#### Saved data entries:
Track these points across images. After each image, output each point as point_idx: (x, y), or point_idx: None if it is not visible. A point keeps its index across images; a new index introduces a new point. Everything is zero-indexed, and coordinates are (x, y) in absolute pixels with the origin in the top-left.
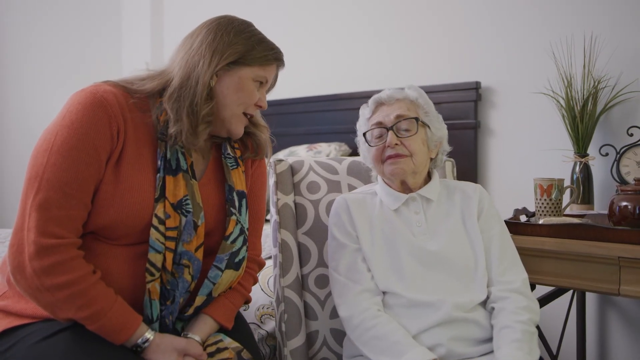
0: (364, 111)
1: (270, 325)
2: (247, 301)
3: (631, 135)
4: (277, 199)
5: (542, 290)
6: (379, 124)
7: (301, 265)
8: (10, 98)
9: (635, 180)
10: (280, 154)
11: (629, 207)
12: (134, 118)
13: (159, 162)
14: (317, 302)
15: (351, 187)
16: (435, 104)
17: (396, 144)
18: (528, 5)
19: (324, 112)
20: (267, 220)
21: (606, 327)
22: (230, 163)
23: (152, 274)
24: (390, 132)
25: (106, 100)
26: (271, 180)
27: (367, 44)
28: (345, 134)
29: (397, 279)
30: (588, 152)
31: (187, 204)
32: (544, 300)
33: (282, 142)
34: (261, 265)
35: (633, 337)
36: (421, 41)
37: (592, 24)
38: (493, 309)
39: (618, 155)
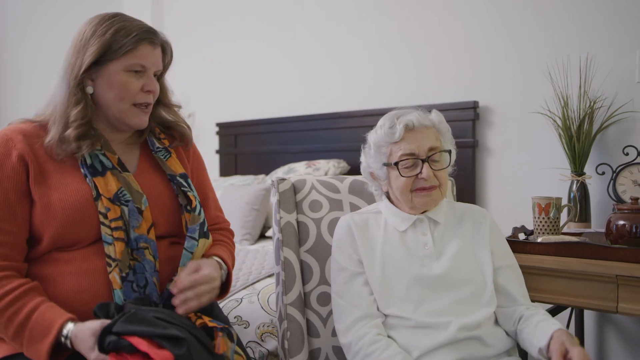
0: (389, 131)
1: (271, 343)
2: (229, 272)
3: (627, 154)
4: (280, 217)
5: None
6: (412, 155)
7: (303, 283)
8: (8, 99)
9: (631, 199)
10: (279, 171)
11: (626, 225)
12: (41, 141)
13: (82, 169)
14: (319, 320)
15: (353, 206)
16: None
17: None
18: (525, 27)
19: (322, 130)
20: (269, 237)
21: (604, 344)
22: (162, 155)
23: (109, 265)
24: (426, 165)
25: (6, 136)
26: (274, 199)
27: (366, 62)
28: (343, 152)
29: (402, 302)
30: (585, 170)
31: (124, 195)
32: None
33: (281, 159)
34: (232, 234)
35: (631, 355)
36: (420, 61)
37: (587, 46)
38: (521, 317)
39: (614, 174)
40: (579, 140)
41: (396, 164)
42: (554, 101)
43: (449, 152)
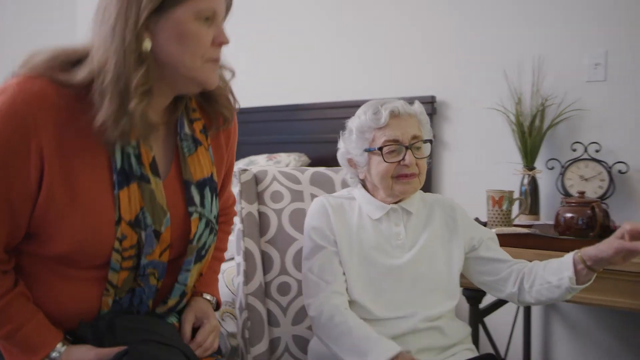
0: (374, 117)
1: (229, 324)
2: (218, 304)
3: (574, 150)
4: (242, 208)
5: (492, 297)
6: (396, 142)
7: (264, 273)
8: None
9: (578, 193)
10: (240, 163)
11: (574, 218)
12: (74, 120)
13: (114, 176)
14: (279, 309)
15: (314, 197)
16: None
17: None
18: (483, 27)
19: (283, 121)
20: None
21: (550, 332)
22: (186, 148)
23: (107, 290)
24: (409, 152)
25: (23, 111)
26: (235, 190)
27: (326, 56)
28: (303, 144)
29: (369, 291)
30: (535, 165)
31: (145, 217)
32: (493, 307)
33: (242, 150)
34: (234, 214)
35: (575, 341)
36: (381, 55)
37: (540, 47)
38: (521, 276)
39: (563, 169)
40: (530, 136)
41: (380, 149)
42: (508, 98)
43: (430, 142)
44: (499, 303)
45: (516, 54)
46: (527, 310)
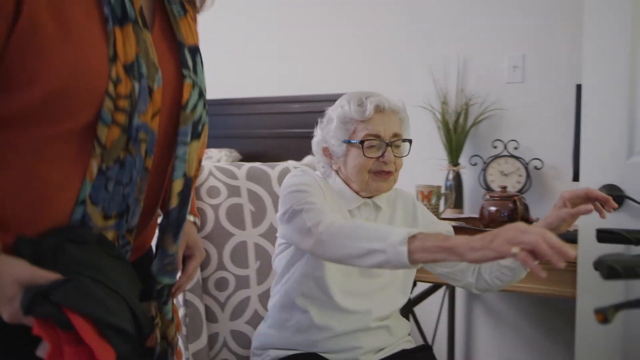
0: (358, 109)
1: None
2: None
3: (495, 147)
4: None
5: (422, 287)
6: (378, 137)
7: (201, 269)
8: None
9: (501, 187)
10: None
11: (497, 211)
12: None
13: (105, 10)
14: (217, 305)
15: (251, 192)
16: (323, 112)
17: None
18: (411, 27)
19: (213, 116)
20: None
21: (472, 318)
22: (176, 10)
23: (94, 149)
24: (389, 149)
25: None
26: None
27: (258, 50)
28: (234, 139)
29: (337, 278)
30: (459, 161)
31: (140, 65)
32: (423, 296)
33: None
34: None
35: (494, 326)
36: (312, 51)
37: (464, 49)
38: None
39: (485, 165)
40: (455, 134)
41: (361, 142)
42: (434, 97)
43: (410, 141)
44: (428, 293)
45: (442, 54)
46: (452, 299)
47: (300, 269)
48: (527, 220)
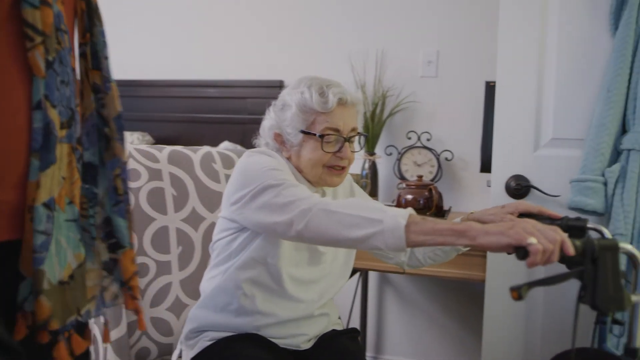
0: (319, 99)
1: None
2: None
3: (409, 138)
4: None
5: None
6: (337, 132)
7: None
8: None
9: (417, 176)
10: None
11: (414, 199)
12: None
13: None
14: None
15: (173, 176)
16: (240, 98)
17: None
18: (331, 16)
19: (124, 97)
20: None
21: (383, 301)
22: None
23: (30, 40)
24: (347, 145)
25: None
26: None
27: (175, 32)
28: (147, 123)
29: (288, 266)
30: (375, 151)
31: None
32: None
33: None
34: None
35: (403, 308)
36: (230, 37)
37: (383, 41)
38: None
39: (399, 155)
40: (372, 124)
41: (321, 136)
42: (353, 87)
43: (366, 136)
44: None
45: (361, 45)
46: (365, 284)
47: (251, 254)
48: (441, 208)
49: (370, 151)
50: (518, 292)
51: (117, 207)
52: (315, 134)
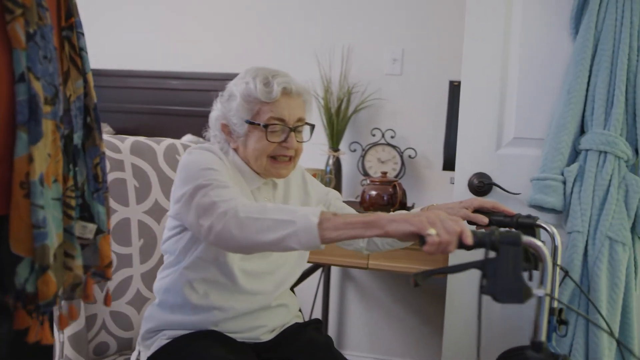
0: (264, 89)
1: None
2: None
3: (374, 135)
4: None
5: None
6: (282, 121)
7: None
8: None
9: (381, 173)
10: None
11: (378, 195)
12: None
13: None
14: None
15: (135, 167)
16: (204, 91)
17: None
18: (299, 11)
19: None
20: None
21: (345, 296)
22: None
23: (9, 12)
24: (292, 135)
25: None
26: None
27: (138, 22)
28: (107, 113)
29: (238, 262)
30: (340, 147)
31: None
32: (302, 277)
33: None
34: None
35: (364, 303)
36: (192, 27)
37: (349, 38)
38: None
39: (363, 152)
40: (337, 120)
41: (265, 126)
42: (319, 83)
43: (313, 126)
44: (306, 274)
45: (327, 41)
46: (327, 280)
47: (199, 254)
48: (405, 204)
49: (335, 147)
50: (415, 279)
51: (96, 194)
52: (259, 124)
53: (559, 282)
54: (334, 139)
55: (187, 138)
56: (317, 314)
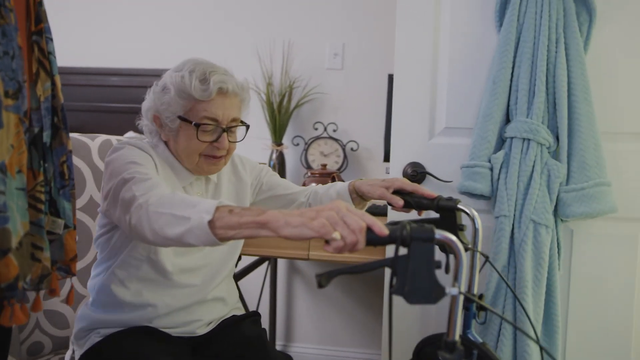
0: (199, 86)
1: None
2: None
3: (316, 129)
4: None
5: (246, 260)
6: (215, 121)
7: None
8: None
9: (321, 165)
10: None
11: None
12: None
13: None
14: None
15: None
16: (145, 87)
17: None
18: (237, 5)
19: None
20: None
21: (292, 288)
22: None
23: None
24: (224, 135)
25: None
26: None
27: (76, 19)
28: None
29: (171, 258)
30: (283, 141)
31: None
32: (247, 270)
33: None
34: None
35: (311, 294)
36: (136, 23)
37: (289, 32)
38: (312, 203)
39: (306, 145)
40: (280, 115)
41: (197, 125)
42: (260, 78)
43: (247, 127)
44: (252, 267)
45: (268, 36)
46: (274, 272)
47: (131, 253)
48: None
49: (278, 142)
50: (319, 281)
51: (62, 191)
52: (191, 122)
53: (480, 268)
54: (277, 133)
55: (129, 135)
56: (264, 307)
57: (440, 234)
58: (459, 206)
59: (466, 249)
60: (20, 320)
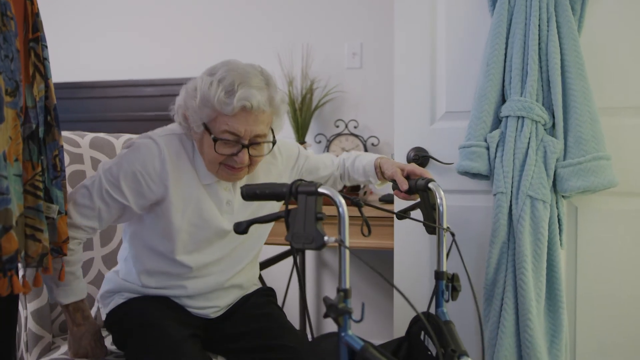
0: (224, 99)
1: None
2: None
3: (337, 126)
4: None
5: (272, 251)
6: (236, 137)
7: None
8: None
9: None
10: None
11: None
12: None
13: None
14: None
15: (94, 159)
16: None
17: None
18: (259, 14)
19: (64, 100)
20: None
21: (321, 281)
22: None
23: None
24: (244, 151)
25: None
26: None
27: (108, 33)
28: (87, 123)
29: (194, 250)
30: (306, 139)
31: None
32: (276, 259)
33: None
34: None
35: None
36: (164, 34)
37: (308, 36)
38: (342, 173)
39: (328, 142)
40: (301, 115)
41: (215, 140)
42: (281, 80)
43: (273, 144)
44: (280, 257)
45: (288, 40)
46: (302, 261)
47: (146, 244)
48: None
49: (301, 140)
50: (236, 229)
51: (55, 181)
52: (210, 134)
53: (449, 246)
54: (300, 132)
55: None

#### Goal of the exercise:
Leaving out the pictures, print every record exactly as written.

#### Answer section:
Track these points across images. After each image, output each point as point_idx: (x, y), or point_idx: None if it is not visible. A point keeps its index across images; a new index introduces a new point. Everything is zero-indexed, and coordinates are (x, y) in absolute pixels with the origin in the top-left.
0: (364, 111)
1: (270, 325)
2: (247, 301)
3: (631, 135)
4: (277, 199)
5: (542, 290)
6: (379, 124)
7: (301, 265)
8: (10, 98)
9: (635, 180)
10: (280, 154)
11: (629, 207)
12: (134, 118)
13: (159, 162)
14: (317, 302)
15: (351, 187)
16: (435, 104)
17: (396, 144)
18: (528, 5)
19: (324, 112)
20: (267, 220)
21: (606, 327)
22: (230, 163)
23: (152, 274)
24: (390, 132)
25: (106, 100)
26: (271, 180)
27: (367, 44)
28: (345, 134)
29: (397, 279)
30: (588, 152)
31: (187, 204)
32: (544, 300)
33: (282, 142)
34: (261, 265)
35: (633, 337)
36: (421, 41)
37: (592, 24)
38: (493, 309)
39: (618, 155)
0: (389, 131)
1: (271, 343)
2: (229, 272)
3: (627, 154)
4: (280, 217)
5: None
6: (412, 155)
7: (303, 283)
8: (8, 99)
9: (631, 199)
10: (279, 171)
11: (626, 225)
12: (41, 141)
13: (82, 169)
14: (319, 320)
15: (353, 206)
16: None
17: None
18: (525, 27)
19: (322, 130)
20: (269, 237)
21: (604, 344)
22: (162, 155)
23: (109, 265)
24: (426, 165)
25: (6, 136)
26: (274, 199)
27: (366, 62)
28: (343, 152)
29: (402, 302)
30: (585, 170)
31: (124, 195)
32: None
33: (281, 159)
34: (232, 234)
35: (631, 355)
36: (420, 61)
37: (587, 46)
38: (521, 317)
39: (614, 174)
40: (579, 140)
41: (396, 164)
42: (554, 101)
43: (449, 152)
0: (374, 117)
1: (229, 324)
2: (218, 304)
3: (574, 150)
4: (242, 208)
5: (492, 297)
6: (396, 142)
7: (264, 273)
8: None
9: (578, 193)
10: (240, 163)
11: (574, 218)
12: (74, 120)
13: (114, 176)
14: (279, 309)
15: (314, 197)
16: None
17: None
18: (483, 27)
19: (283, 121)
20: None
21: (550, 332)
22: (186, 148)
23: (107, 290)
24: (409, 152)
25: (23, 111)
26: (235, 190)
27: (326, 56)
28: (303, 144)
29: (369, 291)
30: (535, 165)
31: (145, 217)
32: (493, 307)
33: (242, 150)
34: (234, 214)
35: (575, 341)
36: (381, 55)
37: (540, 47)
38: (521, 276)
39: (563, 169)
40: (530, 136)
41: (380, 149)
42: (508, 98)
43: (430, 142)
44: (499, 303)
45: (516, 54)
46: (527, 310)
0: (358, 109)
1: None
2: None
3: (495, 147)
4: None
5: (422, 287)
6: (378, 137)
7: (201, 269)
8: None
9: (501, 187)
10: None
11: (497, 211)
12: None
13: (105, 10)
14: (217, 305)
15: (251, 192)
16: (323, 112)
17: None
18: (411, 27)
19: (213, 116)
20: None
21: (472, 318)
22: (176, 10)
23: (94, 149)
24: (389, 149)
25: None
26: None
27: (258, 50)
28: (234, 139)
29: (337, 278)
30: (459, 161)
31: (140, 65)
32: (423, 296)
33: None
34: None
35: (494, 326)
36: (312, 51)
37: (464, 49)
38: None
39: (485, 165)
40: (455, 134)
41: (361, 142)
42: (434, 97)
43: (410, 141)
44: (428, 293)
45: (442, 54)
46: (452, 299)
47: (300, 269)
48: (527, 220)
0: (319, 99)
1: None
2: None
3: (409, 138)
4: None
5: None
6: (337, 132)
7: None
8: None
9: (417, 176)
10: None
11: (414, 199)
12: None
13: None
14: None
15: (173, 176)
16: (240, 98)
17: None
18: (331, 16)
19: (124, 97)
20: None
21: (383, 301)
22: None
23: (30, 40)
24: (347, 145)
25: None
26: None
27: (175, 32)
28: (147, 123)
29: (288, 266)
30: (375, 151)
31: None
32: None
33: None
34: None
35: (403, 308)
36: (230, 37)
37: (383, 41)
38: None
39: (399, 155)
40: (372, 124)
41: (321, 136)
42: (353, 87)
43: (366, 136)
44: None
45: (361, 45)
46: (365, 284)
47: (251, 254)
48: (441, 208)
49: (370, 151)
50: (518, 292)
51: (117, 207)
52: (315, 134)
0: (264, 89)
1: None
2: None
3: (374, 135)
4: None
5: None
6: (282, 121)
7: None
8: None
9: (381, 173)
10: None
11: (378, 195)
12: None
13: None
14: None
15: (135, 167)
16: (204, 91)
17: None
18: (299, 11)
19: None
20: None
21: (345, 296)
22: None
23: (9, 12)
24: (292, 135)
25: None
26: None
27: (138, 22)
28: (107, 113)
29: (238, 262)
30: (340, 147)
31: None
32: (302, 277)
33: None
34: None
35: (364, 303)
36: (192, 27)
37: (349, 38)
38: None
39: (363, 152)
40: (337, 120)
41: (265, 126)
42: (319, 83)
43: (313, 126)
44: (306, 274)
45: (327, 41)
46: (327, 280)
47: (199, 254)
48: (405, 204)
49: (335, 147)
50: (415, 279)
51: (96, 194)
52: (259, 124)
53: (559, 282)
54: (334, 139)
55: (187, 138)
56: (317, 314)
0: (199, 86)
1: None
2: None
3: (316, 129)
4: None
5: (246, 260)
6: (215, 121)
7: None
8: None
9: (321, 165)
10: None
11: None
12: None
13: None
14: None
15: None
16: (145, 87)
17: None
18: (237, 5)
19: None
20: None
21: (292, 288)
22: None
23: None
24: (224, 135)
25: None
26: None
27: (76, 19)
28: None
29: (171, 258)
30: (283, 141)
31: None
32: (247, 270)
33: None
34: None
35: (311, 294)
36: (136, 23)
37: (289, 32)
38: (312, 203)
39: (306, 145)
40: (280, 115)
41: (197, 125)
42: (260, 78)
43: (247, 127)
44: (252, 267)
45: (268, 36)
46: (274, 272)
47: (131, 253)
48: None
49: (278, 142)
50: (319, 281)
51: (62, 191)
52: (191, 122)
53: (480, 268)
54: (277, 133)
55: (129, 135)
56: (264, 307)
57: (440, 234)
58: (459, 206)
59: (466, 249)
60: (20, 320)
0: (224, 99)
1: None
2: None
3: (337, 126)
4: None
5: (272, 251)
6: (236, 137)
7: None
8: None
9: None
10: None
11: None
12: None
13: None
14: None
15: (94, 159)
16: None
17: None
18: (259, 14)
19: (64, 100)
20: None
21: (321, 281)
22: None
23: None
24: (244, 151)
25: None
26: None
27: (108, 33)
28: (87, 123)
29: (194, 250)
30: (306, 139)
31: None
32: (276, 259)
33: None
34: None
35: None
36: (164, 34)
37: (308, 36)
38: (342, 173)
39: (328, 142)
40: (301, 115)
41: (215, 140)
42: (281, 80)
43: (273, 144)
44: (280, 257)
45: (288, 40)
46: (302, 261)
47: (146, 244)
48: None
49: (301, 140)
50: (236, 229)
51: (55, 181)
52: (210, 134)
53: (449, 246)
54: (300, 132)
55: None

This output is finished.